── Excerpted data ──

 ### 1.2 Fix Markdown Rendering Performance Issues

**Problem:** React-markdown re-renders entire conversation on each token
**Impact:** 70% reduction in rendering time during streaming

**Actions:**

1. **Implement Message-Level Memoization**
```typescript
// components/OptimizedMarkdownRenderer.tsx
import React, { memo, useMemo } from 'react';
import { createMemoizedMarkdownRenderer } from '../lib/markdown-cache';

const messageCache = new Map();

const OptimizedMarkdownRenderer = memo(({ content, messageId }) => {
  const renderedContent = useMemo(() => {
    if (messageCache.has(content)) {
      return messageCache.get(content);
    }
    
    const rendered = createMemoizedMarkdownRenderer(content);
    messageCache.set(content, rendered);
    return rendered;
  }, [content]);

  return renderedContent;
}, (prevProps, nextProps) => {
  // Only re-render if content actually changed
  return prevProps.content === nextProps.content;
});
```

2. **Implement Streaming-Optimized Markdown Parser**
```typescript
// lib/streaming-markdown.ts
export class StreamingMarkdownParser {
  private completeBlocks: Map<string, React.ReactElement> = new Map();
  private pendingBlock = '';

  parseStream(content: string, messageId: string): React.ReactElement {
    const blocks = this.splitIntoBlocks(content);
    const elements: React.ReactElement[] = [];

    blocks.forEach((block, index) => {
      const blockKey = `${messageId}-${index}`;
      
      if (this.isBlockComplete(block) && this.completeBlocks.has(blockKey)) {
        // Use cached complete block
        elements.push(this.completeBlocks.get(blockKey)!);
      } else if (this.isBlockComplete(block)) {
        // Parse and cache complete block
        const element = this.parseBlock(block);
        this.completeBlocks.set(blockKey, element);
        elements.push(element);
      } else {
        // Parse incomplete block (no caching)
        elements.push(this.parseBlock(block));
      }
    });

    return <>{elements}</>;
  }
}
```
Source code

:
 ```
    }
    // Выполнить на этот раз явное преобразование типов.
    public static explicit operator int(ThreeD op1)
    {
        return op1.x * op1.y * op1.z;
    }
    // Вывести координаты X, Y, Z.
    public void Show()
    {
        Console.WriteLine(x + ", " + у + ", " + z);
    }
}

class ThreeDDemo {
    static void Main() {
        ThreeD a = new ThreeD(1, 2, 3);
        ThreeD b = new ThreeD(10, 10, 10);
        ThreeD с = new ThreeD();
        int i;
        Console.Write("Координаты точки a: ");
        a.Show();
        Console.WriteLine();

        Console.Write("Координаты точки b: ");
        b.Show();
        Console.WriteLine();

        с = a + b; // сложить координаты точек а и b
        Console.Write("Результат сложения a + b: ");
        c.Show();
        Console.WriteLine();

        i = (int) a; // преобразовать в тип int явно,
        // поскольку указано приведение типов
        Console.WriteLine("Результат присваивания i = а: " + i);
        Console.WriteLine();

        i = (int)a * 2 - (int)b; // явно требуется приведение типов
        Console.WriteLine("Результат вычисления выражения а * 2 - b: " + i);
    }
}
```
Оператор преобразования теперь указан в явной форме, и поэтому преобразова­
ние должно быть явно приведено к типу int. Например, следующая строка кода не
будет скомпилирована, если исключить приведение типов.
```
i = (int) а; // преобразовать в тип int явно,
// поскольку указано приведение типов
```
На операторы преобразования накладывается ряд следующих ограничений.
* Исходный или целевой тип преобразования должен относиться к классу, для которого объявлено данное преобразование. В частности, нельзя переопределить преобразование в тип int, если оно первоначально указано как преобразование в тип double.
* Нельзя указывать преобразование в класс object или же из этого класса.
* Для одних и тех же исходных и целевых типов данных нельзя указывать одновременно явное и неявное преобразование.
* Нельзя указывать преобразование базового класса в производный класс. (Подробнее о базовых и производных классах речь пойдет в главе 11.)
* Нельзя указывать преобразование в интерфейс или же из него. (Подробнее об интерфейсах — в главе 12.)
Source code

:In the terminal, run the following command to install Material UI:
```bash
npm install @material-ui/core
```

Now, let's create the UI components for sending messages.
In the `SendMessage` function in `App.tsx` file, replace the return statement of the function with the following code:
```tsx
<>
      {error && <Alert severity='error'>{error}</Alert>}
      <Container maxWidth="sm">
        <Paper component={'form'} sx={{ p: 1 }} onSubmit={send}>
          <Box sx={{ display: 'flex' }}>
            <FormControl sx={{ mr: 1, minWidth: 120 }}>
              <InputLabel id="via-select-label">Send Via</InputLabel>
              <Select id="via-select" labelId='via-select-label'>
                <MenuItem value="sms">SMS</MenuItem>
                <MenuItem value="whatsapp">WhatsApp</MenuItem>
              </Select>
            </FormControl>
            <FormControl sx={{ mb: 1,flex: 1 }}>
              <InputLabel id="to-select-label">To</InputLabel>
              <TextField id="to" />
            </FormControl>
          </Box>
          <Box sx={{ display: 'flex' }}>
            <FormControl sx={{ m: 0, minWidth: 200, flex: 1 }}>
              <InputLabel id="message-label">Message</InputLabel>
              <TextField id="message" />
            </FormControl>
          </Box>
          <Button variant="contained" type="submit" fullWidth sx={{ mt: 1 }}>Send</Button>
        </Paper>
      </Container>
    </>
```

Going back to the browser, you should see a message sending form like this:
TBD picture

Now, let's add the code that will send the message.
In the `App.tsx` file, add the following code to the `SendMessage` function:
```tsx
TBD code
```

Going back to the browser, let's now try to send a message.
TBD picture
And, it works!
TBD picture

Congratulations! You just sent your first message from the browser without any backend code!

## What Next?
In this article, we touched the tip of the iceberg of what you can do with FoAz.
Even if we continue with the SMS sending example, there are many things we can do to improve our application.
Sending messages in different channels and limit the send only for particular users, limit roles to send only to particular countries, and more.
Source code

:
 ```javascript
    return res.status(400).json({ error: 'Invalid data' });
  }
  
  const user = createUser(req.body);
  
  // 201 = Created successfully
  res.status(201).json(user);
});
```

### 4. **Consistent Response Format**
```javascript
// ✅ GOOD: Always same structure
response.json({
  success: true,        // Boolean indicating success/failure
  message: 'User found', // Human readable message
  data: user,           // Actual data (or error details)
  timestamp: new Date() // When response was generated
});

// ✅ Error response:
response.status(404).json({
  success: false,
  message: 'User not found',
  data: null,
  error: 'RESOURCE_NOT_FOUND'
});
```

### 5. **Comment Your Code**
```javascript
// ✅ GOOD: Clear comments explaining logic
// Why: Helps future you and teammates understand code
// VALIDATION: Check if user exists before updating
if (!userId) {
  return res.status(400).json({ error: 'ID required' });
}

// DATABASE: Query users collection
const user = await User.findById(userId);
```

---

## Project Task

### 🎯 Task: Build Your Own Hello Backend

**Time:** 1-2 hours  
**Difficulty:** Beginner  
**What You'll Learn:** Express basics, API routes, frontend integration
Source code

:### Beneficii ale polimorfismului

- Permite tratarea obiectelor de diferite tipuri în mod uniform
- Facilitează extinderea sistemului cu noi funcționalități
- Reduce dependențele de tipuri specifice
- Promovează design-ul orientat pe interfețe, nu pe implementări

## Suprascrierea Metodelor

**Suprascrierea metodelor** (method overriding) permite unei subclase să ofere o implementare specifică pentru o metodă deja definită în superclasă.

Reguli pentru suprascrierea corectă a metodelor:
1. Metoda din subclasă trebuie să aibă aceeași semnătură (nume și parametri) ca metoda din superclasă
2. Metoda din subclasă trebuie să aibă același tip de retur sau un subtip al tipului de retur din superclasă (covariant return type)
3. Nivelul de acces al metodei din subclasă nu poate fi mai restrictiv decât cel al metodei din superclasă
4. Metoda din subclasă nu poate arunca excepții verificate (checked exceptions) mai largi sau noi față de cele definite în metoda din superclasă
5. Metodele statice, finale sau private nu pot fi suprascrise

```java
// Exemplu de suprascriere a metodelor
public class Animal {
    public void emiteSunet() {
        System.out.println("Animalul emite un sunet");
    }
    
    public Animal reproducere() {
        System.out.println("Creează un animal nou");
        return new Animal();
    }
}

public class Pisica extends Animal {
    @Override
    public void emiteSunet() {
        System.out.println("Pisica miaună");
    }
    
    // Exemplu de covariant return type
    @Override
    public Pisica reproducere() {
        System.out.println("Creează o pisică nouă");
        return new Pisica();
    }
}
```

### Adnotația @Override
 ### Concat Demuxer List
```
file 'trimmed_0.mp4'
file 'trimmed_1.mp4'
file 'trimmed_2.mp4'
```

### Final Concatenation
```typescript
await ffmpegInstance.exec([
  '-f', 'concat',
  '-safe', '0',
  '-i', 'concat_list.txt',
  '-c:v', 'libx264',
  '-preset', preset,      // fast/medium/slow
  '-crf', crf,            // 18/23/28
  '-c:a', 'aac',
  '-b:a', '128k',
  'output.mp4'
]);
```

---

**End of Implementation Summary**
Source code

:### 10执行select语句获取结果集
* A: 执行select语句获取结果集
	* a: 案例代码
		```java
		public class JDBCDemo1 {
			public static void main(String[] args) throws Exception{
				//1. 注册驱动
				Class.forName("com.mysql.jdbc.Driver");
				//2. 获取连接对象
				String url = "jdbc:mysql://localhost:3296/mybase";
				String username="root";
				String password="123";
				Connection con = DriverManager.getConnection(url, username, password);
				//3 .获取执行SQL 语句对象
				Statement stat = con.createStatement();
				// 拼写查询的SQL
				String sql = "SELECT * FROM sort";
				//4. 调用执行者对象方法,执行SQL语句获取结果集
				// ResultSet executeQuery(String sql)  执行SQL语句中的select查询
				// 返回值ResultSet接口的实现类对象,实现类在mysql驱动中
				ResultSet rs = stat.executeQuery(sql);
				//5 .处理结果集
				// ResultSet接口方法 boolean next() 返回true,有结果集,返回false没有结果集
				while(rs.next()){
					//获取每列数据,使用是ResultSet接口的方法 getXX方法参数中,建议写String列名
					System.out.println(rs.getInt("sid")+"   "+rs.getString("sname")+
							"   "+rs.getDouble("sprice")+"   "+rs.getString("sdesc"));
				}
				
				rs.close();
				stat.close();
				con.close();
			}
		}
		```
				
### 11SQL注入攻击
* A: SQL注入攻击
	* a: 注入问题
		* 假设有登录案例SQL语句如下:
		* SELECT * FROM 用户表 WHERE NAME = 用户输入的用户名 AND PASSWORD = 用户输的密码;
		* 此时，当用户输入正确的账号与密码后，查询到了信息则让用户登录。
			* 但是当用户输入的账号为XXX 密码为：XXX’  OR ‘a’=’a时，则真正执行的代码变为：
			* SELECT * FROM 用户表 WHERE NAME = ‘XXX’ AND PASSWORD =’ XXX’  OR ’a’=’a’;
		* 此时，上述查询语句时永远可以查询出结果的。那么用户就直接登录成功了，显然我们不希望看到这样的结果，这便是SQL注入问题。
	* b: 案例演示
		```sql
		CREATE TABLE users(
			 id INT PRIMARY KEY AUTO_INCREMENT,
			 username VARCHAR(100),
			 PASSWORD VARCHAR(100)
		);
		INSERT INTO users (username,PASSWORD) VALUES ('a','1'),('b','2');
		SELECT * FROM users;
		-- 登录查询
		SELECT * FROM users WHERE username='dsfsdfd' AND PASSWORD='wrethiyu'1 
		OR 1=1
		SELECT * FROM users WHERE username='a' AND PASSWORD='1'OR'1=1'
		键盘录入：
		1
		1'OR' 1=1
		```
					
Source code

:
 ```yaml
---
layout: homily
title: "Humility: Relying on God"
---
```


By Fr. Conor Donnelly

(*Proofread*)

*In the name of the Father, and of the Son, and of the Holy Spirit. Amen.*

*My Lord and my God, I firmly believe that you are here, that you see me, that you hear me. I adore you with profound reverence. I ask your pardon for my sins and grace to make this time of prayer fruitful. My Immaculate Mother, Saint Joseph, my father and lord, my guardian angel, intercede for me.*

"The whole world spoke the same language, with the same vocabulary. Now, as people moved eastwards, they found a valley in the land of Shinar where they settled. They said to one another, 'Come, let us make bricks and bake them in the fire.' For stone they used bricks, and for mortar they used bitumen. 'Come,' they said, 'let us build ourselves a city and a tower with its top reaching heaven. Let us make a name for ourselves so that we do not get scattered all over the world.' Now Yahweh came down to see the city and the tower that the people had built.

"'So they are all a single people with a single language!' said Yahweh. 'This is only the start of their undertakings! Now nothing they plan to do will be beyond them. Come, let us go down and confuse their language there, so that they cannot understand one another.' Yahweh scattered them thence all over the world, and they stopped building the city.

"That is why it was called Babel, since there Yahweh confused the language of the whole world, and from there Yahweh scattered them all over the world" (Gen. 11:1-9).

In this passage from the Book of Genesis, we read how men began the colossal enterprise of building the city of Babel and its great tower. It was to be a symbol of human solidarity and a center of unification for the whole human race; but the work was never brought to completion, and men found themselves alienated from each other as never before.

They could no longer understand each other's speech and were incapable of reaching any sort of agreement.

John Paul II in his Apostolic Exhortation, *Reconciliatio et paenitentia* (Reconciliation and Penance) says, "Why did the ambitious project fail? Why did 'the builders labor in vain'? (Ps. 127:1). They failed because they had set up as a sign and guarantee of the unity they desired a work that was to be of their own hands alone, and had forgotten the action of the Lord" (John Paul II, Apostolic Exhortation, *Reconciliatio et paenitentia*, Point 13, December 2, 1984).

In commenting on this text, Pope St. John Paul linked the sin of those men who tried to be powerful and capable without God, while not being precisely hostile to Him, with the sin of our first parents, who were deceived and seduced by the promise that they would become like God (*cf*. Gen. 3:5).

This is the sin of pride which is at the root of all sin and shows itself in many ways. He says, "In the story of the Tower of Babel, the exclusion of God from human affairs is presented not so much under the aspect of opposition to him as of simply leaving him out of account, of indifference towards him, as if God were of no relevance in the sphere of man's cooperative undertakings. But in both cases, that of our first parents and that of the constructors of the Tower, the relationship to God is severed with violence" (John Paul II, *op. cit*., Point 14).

───

_Task prompt_
Check every line of the data, and copy the ones that contain "minWidth".

_Task solution_
            <FormControl sx={{ mr: 1, minWidth: 120 }}>
            <FormControl sx={{ m: 0, minWidth: 200, flex: 1 }}>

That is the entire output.